Bullets are flying and every single dude in the room is yelling out something different. Totally unorganized. This behavior is just not going to fly under my rule. I run around the room so fast I’m nothing but a blur, knocking people out and taking guns – breaking a few fingers in the process – before stopping at the head of the table again and letting the guns clatter to the cement floor below me. A few bullets have grazed me, mostly by pure luck, and I’ve got one lodged in my shoulder. I figure I should use it to my advantage. “Now boys, you don’t want to kill me, I’m just what you need to take this little operation to the next level, but just so we can be clear here, you can’t kill me, so you might as well stop trying and open your goddamn ears.” I pull back the edge of my cat suit and show my bullet wound and concentrate for a long moment on pushing the bullet out of my shoulder and healing the hole in my flesh. The bullet plinks onto the table delicately. There’s some gasping and cussing and at least three of them cross themselves. Now that I have their attention, I levitate, hovering in the air gracefully as I break one of the machine guns over my knee. The gasping and cursing and crossing doubles, maybe triples. “So who’s in charge now that I took out this dumbass?” I ask, pointing with a handgun to the dead boss on the floor. There’s a long pause, and then some idiot stands up.
“I am,” he says.
I shoot him in the head.
“And now?” I ask, looking around the table at bowed heads. Someone clears his throat, “Yes?” I urge.
“Um, you?” he offers tentatively.
“Correct!” I yell out happily. “Now here’s the thing, guys, any of you are welcome to leave, the last thing I want is an unmotivated, uncommitted crew, but I’m not shitting you when I say I have the ability to make you rich and powerful beyond your wildest dreams. In fact, here’s a taste.” I pick the duffel up off the ground and dump the contents out on the table. It looks like a pirate treasure piñata busted open. Diamonds and other precious gems skid and scatter across the table. They seem pretty impressed – even if they don’t want to be – and I mentally remind myself to thank Liz. I can see a few fighters in the group though, and I steel myself up for the confrontation.
“You freak bitch,” comes a growl from the left side of the table. “You just killed my brother and you think you can buy me off with diamonds?!”
“Well, maybe not you,” I say, and put a bullet in his head too. I look at the rest of the group. “That bullet was for calling me a freak, which, though I may well be, is certainly not up to any of you to decide,” I sneer. A tentative and shockingly large hand near the end of the table raises.
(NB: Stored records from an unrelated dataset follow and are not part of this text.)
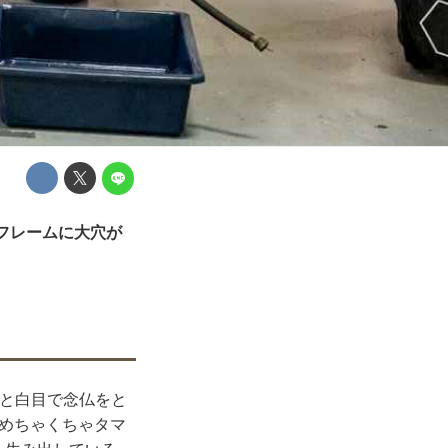
フレームに大穴が
」と白目で念仏をと
はめちゃくちゃタマ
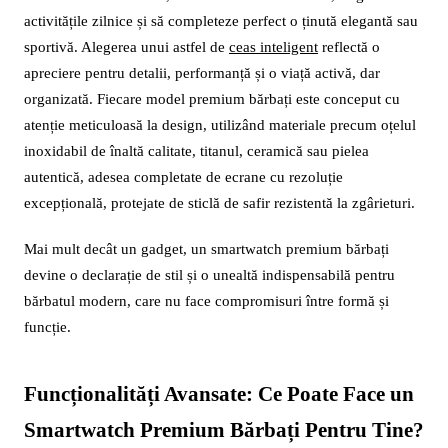
activitățile zilnice și să completeze perfect o ținută elegantă sau
sportivă. Alegerea unui astfel de
ceas inteligent
reflectă o
apreciere pentru detalii, performanță și o viață activă, dar
organizată. Fiecare model premium bărbați este conceput cu
atenție meticuloasă la design, utilizând materiale precum oțelul
inoxidabil de înaltă calitate, titanul, ceramică sau pielea
autentică, adesea completate de ecrane cu rezoluție
excepțională, protejate de sticlă de safir rezistentă la zgârieturi.
Mai mult decât un gadget, un smartwatch premium bărbați
devine o declarație de stil și o unealtă indispensabilă pentru
bărbatul modern, care nu face compromisuri între formă și
funcție.
Funcționalități Avansate: Ce Poate Face un
Smartwatch Premium Bărbați Pentru Tine?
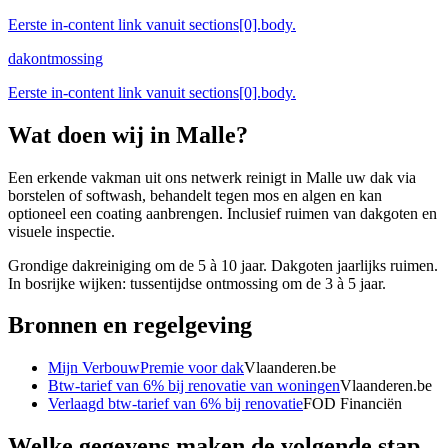
Eerste in-content link vanuit sections[0].body.
dakontmossing
Eerste in-content link vanuit sections[0].body.
Wat doen wij in
Malle
?
Een erkende vakman uit ons netwerk reinigt in Malle uw dak via
borstelen of softwash, behandelt tegen mos en algen en kan
optioneel een coating aanbrengen. Inclusief ruimen van dakgoten en
visuele inspectie.
Grondige dakreiniging om de 5 à 10 jaar. Dakgoten jaarlijks ruimen.
In bosrijke wijken: tussentijdse ontmossing om de 3 à 5 jaar.
Bronnen en regelgeving
Mijn VerbouwPremie voor dak
Vlaanderen.be
Btw-tarief van 6% bij renovatie van woningen
Vlaanderen.be
Verlaagd btw-tarief van 6% bij renovatie
FOD Financiën
Welke gegevens maken de volgende stap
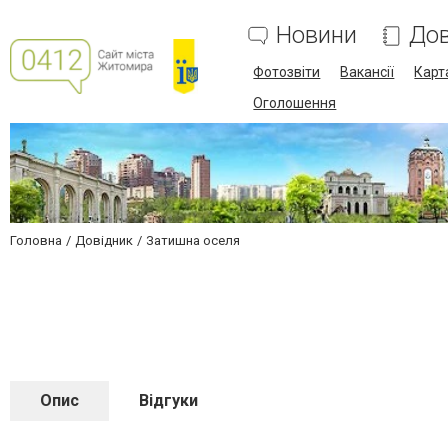
Новини
Дов
Фотозвіти
Вакансії
Карт
Оголошення
Головна
Довідник
Затишна оселя
Опис
Відгуки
“Yeah, you, uh, big hand.”
“Miss, no disrespect, but what ARE you?”
“Honestly Knuckles? I’ve got no goddamn idea but does it really matter? At the end of the day, I’m just the girl with the plan to take over Los Angeles.”
°
I wake up with one foot in the water, my body beaten and bruised, rocks cutting into my back, wet sand in my hair. It’s dark out, early morning, I think, and when I sit up my body screams.
There’s water lapping at my right hand so I pull my hand away from the water in something resembling slow motion. I scoot toward some large rocks and lean against them, breathing shallow breaths so as not to cause any more pain to my poor body. Up the river a few hundred yards, is the George Washington Bridge.
I have no idea what day it is or how I got here, or even how long I’ve been here. My mind races trying to grab onto something solid, but everything slips away.
I realize I don’t know my name.
I lay there for hours, until the sun is high and my clothes and the wallet I found in my jeans are dried out. There’s no identification inside, which is epically annoying, but there is some money and a MetroCard for the subway. I’ve also got two keys in my pocket. They look like house keys. It gives me hope that I have a home. The thing I don’t get is that obviously not everything is gone – I recognize the George Washington Bridge and the Hudson River, and I know that if I head inland, east, I’ll hit a subway station at 168th Street, which will take me downtown. How is it possible to know all of that and not know my name? I examine my clothing and pockets again. Sneakers that look like they’ve been drowned, jeans, and a white t-shirt. There’s also a silver I.D. bracelet, but frustratingly, there’s not actually a name on it.
It looks like it was rubbed off years ago.